Work instructions: Retrieve all lines below that have the string "under".

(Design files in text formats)
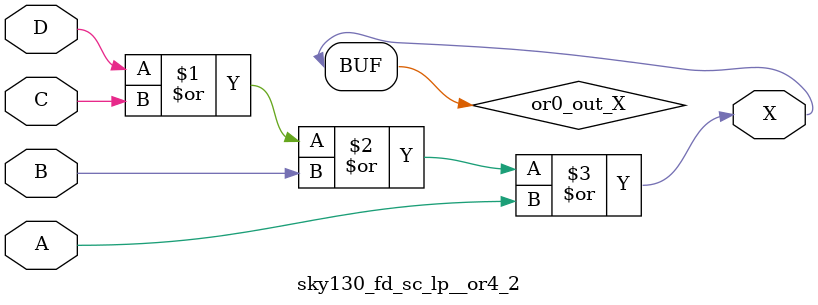
<source format=v>
/*
 * Copyright 2020 The SkyWater PDK Authors
 *
 * Licensed under the Apache License, Version 2.0 (the "License");
 * you may not use this file except in compliance with the License.
 * You may obtain a copy of the License at
 *
 *     https://www.apache.org/licenses/LICENSE-2.0
 *
 * Unless required by applicable law or agreed to in writing, software
 * distributed under the License is distributed on an "AS IS" BASIS,
 * WITHOUT WARRANTIES OR CONDITIONS OF ANY KIND, either express or implied.
 * See the License for the specific language governing permissions and
 * limitations under the License.
 *
 * SPDX-License-Identifier: Apache-2.0
*/


`ifndef SKY130_FD_SC_LP__OR4_2_FUNCTIONAL_V
`define SKY130_FD_SC_LP__OR4_2_FUNCTIONAL_V

/**
 * or4: 4-input OR.
 *
 * Verilog simulation functional model.
 */

`timescale 1ns / 1ps
`default_nettype none

`celldefine
module sky130_fd_sc_lp__or4_2 (
    X,
    A,
    B,
    C,
    D
);

    // Module ports
    output X;
    input  A;
    input  B;
    input  C;
    input  D;

    // Local signals
    wire or0_out_X;

    //  Name  Output     Other arguments
    or  or0  (or0_out_X, D, C, B, A     );
    buf buf0 (X        , or0_out_X      );

endmodule
`endcelldefine

`default_nettype wire
`endif  // SKY130_FD_SC_LP__OR4_2_FUNCTIONAL_V

</source>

Expected answer:
 * Licensed under the Apache License, Version 2.0 (the "License");
 * distributed under the License is distributed on an "AS IS" BASIS,
 * limitations under the License.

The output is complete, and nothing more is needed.